__Aim__: Write out the items word for word. Begin with the first line of the items, and stop after the line that contains "rotate and perspective: rotation", including that line.

__The records__:
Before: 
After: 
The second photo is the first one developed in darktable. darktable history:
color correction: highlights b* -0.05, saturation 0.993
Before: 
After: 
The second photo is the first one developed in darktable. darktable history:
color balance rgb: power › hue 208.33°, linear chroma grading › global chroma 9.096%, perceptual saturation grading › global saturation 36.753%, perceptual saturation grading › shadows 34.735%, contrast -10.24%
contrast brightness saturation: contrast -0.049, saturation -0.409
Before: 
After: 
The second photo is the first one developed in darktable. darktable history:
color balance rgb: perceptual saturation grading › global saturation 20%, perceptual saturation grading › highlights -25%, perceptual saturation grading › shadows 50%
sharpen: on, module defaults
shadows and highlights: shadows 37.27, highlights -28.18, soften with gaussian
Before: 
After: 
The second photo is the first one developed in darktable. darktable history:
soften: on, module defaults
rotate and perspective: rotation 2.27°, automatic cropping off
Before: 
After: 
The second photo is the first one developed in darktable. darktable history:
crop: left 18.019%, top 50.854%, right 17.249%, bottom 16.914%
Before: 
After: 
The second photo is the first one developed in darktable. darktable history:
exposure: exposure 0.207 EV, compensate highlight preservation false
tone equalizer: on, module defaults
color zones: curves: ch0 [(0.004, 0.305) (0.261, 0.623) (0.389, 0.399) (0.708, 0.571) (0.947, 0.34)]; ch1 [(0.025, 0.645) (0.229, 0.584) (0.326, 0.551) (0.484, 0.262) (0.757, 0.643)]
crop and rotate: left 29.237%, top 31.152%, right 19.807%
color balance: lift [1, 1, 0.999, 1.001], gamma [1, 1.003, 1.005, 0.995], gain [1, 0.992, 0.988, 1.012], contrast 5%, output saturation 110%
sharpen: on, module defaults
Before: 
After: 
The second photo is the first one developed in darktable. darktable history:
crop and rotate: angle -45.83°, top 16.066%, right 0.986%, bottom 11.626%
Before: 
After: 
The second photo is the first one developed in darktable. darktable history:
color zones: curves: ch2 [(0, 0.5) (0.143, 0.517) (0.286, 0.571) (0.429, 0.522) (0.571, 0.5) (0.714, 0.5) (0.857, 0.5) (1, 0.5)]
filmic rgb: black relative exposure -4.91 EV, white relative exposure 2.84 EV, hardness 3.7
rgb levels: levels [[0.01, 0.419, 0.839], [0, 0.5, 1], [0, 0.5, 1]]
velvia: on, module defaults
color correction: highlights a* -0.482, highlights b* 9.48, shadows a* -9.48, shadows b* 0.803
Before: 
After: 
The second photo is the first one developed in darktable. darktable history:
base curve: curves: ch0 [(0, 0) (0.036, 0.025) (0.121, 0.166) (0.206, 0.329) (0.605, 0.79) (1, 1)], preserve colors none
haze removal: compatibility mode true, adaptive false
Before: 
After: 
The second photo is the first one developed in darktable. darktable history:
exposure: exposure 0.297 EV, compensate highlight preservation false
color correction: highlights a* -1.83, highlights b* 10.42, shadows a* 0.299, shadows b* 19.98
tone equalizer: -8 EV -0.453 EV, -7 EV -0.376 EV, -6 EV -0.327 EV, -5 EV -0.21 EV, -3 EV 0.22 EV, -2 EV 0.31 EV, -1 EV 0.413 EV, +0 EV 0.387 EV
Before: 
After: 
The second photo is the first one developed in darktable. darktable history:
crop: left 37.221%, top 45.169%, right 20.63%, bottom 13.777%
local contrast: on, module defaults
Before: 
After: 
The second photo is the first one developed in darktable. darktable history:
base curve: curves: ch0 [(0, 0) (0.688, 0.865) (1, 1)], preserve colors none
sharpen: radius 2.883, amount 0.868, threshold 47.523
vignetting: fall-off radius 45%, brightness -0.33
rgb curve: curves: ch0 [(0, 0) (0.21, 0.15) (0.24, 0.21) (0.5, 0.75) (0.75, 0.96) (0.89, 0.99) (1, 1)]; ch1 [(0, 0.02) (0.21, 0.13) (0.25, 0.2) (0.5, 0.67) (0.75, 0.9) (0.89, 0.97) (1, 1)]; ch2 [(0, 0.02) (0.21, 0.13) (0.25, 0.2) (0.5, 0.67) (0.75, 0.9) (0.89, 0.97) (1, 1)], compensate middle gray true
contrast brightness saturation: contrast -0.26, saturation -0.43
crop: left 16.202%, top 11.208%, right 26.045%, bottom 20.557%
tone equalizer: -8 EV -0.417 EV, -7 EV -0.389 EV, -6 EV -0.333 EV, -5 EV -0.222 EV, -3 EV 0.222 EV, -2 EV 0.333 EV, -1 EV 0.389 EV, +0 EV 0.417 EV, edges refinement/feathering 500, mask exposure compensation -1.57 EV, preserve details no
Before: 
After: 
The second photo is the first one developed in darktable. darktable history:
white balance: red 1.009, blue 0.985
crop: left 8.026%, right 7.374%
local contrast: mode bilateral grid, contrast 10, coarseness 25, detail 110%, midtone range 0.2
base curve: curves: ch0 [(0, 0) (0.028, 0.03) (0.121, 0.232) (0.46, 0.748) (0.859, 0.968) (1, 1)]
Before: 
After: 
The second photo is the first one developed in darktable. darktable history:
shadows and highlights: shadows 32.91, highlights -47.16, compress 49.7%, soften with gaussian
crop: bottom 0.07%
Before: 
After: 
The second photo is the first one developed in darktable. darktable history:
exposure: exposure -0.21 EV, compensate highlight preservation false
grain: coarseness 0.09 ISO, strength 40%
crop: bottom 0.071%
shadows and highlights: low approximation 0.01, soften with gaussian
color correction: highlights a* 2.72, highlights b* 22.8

__Written solution__:
Before: 
After: 
The second photo is the first one developed in darktable. darktable history:
color correction: highlights b* -0.05, saturation 0.993
Before: 
After: 
The second photo is the first one developed in darktable. darktable history:
color balance rgb: power › hue 208.33°, linear chroma grading › global chroma 9.096%, perceptual saturation grading › global saturation 36.753%, perceptual saturation grading › shadows 34.735%, contrast -10.24%
contrast brightness saturation: contrast -0.049, saturation -0.409
Before: 
After: 
The second photo is the first one developed in darktable. darktable history:
color balance rgb: perceptual saturation grading › global saturation 20%, perceptual saturation grading › highlights -25%, perceptual saturation grading › shadows 50%
sharpen: on, module defaults
shadows and highlights: shadows 37.27, highlights -28.18, soften with gaussian
Before: 
After: 
The second photo is the first one developed in darktable. darktable history:
soften: on, module defaults
rotate and perspective: rotation 2.27°, automatic cropping off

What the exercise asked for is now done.